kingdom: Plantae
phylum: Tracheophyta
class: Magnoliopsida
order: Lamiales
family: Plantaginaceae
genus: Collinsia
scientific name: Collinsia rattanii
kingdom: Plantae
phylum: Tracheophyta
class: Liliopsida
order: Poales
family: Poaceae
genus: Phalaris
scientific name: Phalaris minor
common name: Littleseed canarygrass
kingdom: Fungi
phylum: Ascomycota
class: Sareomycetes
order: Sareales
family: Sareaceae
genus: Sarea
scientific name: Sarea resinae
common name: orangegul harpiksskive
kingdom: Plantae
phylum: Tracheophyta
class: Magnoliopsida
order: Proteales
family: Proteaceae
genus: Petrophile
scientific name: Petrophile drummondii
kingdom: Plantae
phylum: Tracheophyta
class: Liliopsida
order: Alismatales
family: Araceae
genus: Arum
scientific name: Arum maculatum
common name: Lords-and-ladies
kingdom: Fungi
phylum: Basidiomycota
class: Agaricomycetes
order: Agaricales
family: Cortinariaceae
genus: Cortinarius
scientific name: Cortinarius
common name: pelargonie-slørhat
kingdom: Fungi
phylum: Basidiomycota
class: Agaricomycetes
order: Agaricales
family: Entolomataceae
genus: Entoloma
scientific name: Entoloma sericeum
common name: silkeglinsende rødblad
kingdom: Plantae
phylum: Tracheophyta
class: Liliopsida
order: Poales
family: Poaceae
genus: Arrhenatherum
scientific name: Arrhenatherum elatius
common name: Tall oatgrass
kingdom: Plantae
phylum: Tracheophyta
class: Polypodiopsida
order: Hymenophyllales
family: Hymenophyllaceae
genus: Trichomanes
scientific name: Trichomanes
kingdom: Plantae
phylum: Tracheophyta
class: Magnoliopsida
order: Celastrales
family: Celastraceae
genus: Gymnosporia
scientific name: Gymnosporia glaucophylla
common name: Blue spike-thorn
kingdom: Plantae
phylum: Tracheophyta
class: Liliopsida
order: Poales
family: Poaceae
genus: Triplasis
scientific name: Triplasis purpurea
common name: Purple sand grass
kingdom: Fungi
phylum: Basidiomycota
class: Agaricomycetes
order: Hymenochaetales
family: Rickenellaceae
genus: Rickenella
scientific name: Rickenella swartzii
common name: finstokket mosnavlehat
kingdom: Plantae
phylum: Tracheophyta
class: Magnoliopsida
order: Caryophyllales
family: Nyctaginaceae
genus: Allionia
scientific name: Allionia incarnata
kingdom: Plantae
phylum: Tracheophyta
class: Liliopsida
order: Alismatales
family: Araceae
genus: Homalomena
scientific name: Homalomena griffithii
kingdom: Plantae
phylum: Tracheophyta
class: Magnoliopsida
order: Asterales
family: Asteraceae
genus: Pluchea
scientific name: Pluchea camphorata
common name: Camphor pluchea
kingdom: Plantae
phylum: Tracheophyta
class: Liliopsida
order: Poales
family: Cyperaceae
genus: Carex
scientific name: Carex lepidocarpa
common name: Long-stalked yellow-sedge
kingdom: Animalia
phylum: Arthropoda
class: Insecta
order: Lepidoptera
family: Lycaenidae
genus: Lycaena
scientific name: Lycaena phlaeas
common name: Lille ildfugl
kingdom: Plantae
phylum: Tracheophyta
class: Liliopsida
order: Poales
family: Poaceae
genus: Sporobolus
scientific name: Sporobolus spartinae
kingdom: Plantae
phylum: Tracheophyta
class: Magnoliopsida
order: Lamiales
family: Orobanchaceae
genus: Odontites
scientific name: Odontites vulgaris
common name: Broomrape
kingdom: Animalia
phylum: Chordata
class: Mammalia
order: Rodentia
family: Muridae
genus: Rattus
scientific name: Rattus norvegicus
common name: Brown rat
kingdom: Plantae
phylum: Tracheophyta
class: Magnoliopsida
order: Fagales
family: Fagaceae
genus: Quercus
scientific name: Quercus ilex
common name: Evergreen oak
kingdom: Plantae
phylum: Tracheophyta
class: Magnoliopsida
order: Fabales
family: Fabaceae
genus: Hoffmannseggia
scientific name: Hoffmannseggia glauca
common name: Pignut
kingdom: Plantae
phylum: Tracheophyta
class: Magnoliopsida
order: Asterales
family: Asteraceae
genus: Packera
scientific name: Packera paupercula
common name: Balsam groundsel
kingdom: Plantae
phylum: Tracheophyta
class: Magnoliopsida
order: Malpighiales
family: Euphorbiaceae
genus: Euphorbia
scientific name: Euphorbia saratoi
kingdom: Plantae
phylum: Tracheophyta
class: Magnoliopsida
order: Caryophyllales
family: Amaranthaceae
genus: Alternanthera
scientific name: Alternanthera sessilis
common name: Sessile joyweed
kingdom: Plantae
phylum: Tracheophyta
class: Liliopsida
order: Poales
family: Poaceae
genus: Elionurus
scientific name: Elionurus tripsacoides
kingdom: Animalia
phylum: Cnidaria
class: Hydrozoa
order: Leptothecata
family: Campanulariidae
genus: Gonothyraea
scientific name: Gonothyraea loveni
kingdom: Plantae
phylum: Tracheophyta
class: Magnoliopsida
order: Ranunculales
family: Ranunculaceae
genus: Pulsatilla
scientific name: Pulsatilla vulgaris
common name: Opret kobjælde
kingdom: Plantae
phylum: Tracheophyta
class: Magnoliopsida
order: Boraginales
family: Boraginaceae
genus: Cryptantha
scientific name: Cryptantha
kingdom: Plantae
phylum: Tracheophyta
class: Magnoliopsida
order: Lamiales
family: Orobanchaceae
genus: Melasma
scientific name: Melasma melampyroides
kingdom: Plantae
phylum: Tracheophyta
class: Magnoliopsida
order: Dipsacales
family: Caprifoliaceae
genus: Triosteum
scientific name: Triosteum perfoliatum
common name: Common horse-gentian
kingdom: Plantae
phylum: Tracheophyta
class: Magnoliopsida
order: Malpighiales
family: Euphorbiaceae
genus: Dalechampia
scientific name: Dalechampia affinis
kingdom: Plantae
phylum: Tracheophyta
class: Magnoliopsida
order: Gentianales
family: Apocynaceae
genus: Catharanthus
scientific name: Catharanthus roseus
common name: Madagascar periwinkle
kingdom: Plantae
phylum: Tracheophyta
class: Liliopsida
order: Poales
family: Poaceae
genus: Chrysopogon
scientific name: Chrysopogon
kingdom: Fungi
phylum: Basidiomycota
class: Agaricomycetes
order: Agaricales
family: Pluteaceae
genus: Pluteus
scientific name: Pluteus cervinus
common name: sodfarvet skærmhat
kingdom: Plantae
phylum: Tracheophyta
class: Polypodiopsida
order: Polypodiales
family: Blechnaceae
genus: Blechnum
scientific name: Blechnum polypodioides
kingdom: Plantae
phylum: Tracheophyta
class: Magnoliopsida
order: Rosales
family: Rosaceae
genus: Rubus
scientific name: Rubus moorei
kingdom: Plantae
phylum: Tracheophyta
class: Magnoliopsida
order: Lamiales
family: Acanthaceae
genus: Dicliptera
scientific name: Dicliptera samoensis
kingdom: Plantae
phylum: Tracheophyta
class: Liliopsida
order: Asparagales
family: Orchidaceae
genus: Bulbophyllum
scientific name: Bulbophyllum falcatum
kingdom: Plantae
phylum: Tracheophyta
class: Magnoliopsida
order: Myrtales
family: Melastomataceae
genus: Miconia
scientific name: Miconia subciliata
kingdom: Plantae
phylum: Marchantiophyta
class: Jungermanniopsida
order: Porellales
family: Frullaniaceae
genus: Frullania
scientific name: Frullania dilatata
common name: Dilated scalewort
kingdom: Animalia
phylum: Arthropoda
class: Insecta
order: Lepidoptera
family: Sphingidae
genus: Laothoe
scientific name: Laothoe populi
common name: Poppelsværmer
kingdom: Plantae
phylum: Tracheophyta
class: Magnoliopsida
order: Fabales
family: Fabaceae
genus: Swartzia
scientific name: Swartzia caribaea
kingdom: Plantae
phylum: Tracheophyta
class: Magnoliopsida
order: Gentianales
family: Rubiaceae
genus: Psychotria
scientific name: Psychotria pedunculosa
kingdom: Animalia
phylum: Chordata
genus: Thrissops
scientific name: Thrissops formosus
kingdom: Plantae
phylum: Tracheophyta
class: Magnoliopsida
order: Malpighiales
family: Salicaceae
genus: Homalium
::::::
Required work: Starting with the line that contains "scientific name: Laothoe populi" and going on through the last line, write the lines out again with "division" substituted for every "phylum", changing nothing else.

The output:
scientific name: Laothoe populi
common name: Poppelsværmer
kingdom: Plantae
division: Tracheophyta
class: Magnoliopsida
order: Fabales
family: Fabaceae
genus: Swartzia
scientific name: Swartzia caribaea
kingdom: Plantae
division: Tracheophyta
class: Magnoliopsida
order: Gentianales
family: Rubiaceae
genus: Psychotria
scientific name: Psychotria pedunculosa
kingdom: Animalia
division: Chordata
genus: Thrissops
scientific name: Thrissops formosus
kingdom: Plantae
division: Tracheophyta
class: Magnoliopsida
order: Malpighiales
family: Salicaceae
genus: Homalium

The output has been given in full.